One day, though, Brill feels he is finally about to be graced by the genius he’s sought. Hester Lilt — the brilliant, confident scholar — has moved to town, and her daughter Beulah will be attending Brill’s school. In every way he can, Brill attempts to offer this child what she needs to become as brilliant as her mother; he favors her above the other pupils and even rearranges the teachers’ assignments when he thinks they are failing Beulah. Despite his efforts, Beulah remains quiet and, apparently, rather dim.
As the book moves on, Brill becomes more and more infuriated when Hester doesn’t seem to take an interest in Beulah’s work. The conflict between Brill and Hester is brilliant. Brill believes that Hester is a gifted mother wasted on a dumb daughter, and, to make matters worse, Hester seems unaware — no, Hester almost seems to wilfully ignore and excuse any potential problems.
“. . . You’re listening to the truth. It all comes out of Beulah.”

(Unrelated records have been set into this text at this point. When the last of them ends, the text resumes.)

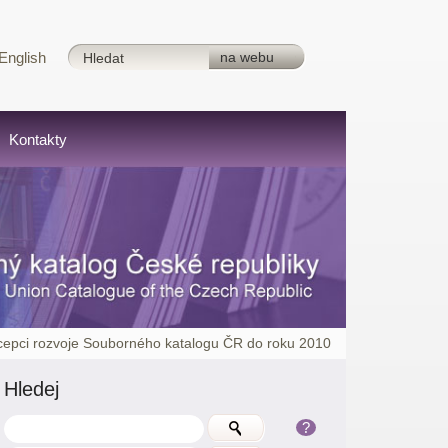
English
Kontakty
cepci rozvoje Souborného katalogu ČR do roku 2010
Hledej
?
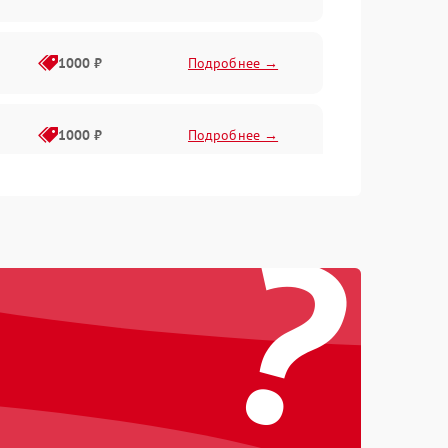
1000 ₽
Подробнее →
1000 ₽
Подробнее →
?
1000 ₽
Подробнее →
1000 ₽
Подробнее →
1000 ₽
Подробнее →
1000 ₽
Подробнее →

She cried, “Leave out Beulah!”
“All your metaphysics. All your philosophy. All your convictions. All out of Beulah. You justify her,” he said. “You invent her around her. You make things fit what she is. You surround her. I’m onto you! If Beulah doesn’t open her mouth, then you analyze silence, silence becomes the door to your beautiful solution, that’s how it works! If Beulah can’t multiply, then you dream up the metaphor of a world without numbers. My God — metaphor! Image! Theory! You haven’t got any metaphors or images or theories. All you’ve got is Beulah. Any idea of yours — look into it, look right at it, and what you’ll see is the obverse of Beulah. Wherever there’s a hole in her — a deficiency, a depression, a dent, an absence — you produce a bump. You make up something to suit the hole, to account for it. You compensate for everything. You re-tailor the universe. You haven’t got any ideas. You’ve only got Beulah.”

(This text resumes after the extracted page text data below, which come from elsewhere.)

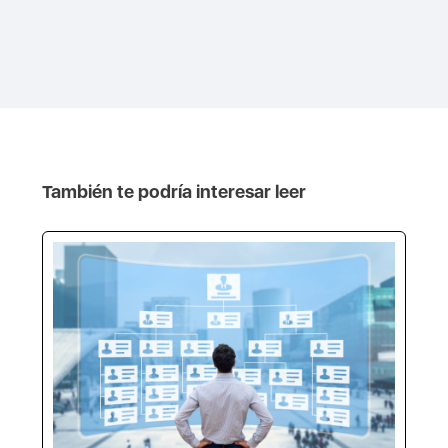
También te podría interesar leer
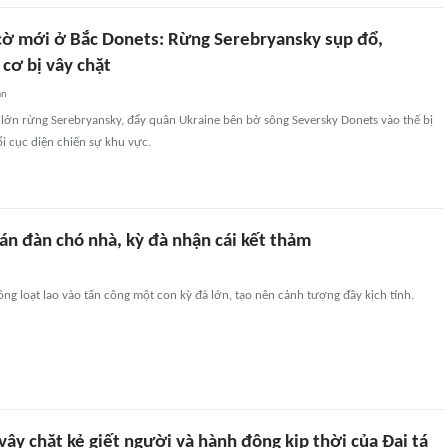
ờ mới ở Bắc Donets: Rừng Serebryansky sụp đổ,
cơ bị vây chặt
an
 lớn rừng Serebryansky, đẩy quân Ukraine bên bờ sông Seversky Donets vào thế bị
ổi cục diện chiến sự khu vực.
án đàn chó nhà, kỳ đà nhận cái kết thảm
ng loạt lao vào tấn công một con kỳ đà lớn, tạo nên cảnh tượng đầy kịch tính.
vây chặt kẻ giết người và hành động kịp thời của Đại tá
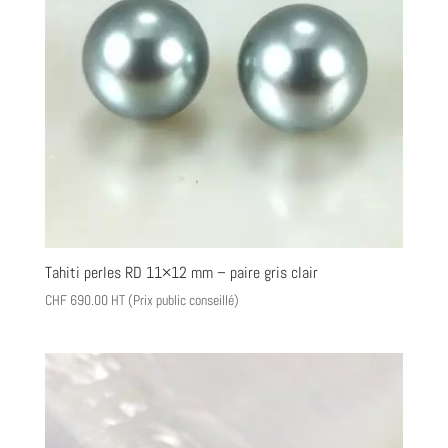
Tahiti perles RD 11×12 mm – paire gris clair
CHF
690.00
HT (Prix public conseillé)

How hollow his voice was in the instrument! But he kept it up.
His voice sounds hollow, of course, because some time before Hester disconnected her line, leaving Brill to shout into a void.
If it seems I’ve summarized a great deal of the plot, I assure you that I have not — there is plenty of ground still to cover; indeed, much of what remains unsaid is central to the themes in the book and to how the plot presents those themes. Though this is a relatively short book, it is incredibly dense with both plot and idea. The writing is top-notch. Though Ozick has long strings of sentences and lists tied together with semicolons, it was certainly never cumbersome. A bit more difficult to go through are the dense ideas, but there lies a great deal of pleasure.